According to Castro, the NSA's acts can bring debilitating consequences to tech companies; he compared it to the blacklisting of Chinese networking company Huawei for being involved with the Chinese government. However, as companies are blacklisted there will be budding opportunities for new players in the security market, said Castro.

"The first clear impact for every company is that they now have to take a second look at the security they use on their systems. We are likely to see U.S. companies face blacklisting, where there are too many un-answered questions about initial ties," said Castro. "But beyond that, we're going to be seeing emerging markets for more security, which is a good thing."

NEXT: A Case For Public Outcry

Still, ITIF's Castro believes that policymakers should have learned from past debates, as there is an impending detrimental effect on the tech industry, consumers and businesses today. The ITIF recently issued a study that predicted the NSA's surveillance activities could end up costing the U.S. cloud computing industry between $22 and $25 billion over the next three years.

"There is the potential for a significant impact on the tech sector overall and policy makers [aren't paying nearly] enough attention to this problem; it can't be resolved just by companies," said Castro.

Marathon Consulting's Kingsley agreed, saying the public needs to pay more attention to the issue. And as a solution provider, he said, his company is doing its best to help answer some of the questions that clients have about the NSA leaks.

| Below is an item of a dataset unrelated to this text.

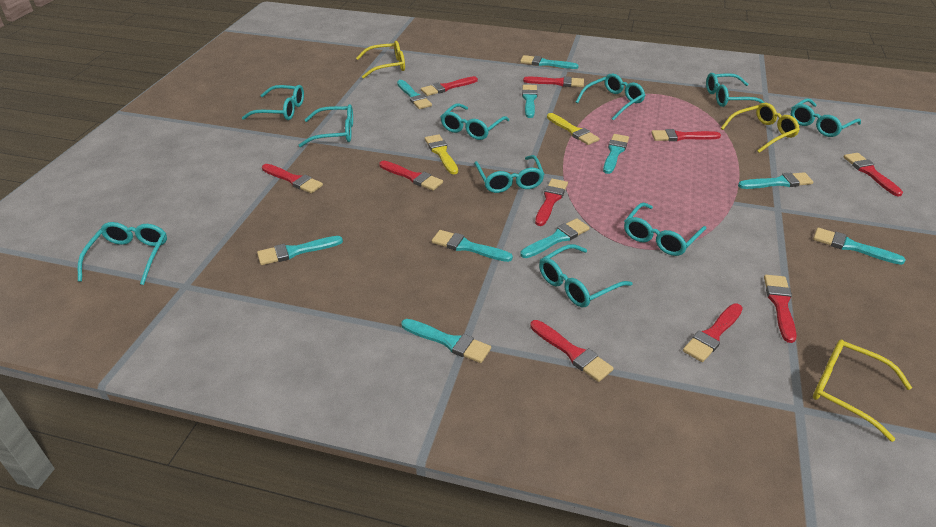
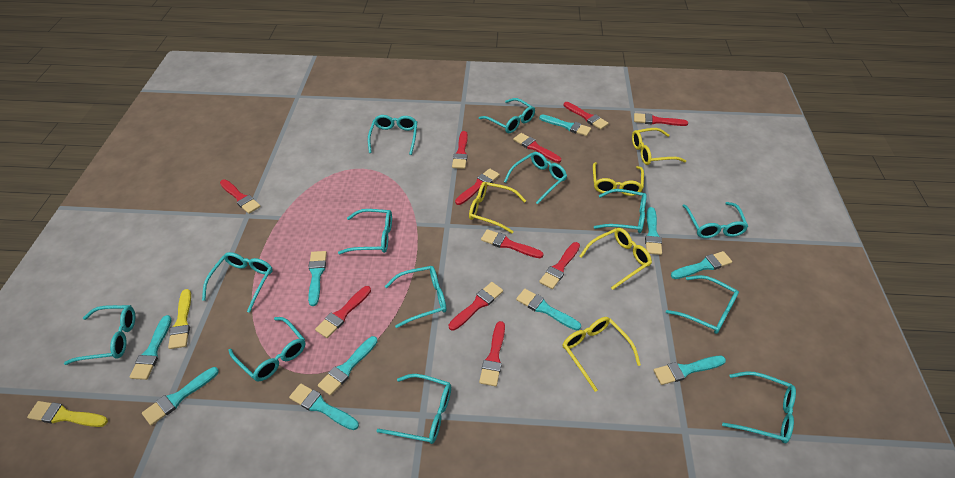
red brush: [262,164,323,193] [379,161,443,191] [421,76,478,96] [523,76,584,87] [530,320,614,382] [535,178,568,226] [651,129,721,141] [683,303,743,362] [764,275,797,343] [844,153,903,197] = 10 -> [220,179,261,214] [315,286,371,338] [449,282,503,331] [452,131,468,169] [455,168,500,205] [479,321,505,386] [481,229,543,258] [513,133,561,163] [539,242,580,289] [564,102,609,130] [634,113,688,126] = 11
turquoise glasses: [78,222,167,285] [242,85,304,120] [298,104,353,147] [441,103,509,140] [474,155,545,193] [539,244,633,307] [576,74,645,121] [624,202,707,256] [706,73,765,107] [791,98,861,137] = 10 -> [64,305,135,365] [202,252,273,313] [229,317,306,381] [338,209,392,254] [368,115,417,155] [376,374,451,444] [385,266,447,328] [479,98,535,133] [504,152,567,204] [594,189,647,233] [666,275,739,334] [683,202,748,238] [722,371,796,443] = 13
yellow glasses: [356,41,405,79] [721,103,800,153] [813,340,912,442] = 3 -> [469,182,526,233] [563,317,641,392] [580,228,652,290] [593,162,644,196] [632,128,686,165] = 5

"Public education and people raising awareness and making an outcry will really change things. Some companies are doing that too, but it's a long, hard battle," he said. "Each person has to question things, do their own research and not take things for granted. That's partly why we are there [as a solution provider] in the first place. You cannot only listen to market speak; people need to question everything."

With so many moving parts, from the steady stream of leaks to the media to new calls for government oversight and fresh cybersecurity legislation, it appears the NSA controversy won't be resolved any time soon. Castro said ultimately the NIST and NSA must be transparent and clear the air by addressing the vulnerabilities introduced in the past and setting standards that will actually be followed so companies aren't selling vulnerable products.

"It's really hard to see where we were going to go from here," said Castro. "We really need to rethink the way these types of decisions are being made. We can't just leave it for the intelligence community to make that decision; there are so many broad impacts for the economy that it needs to become part of public discussion."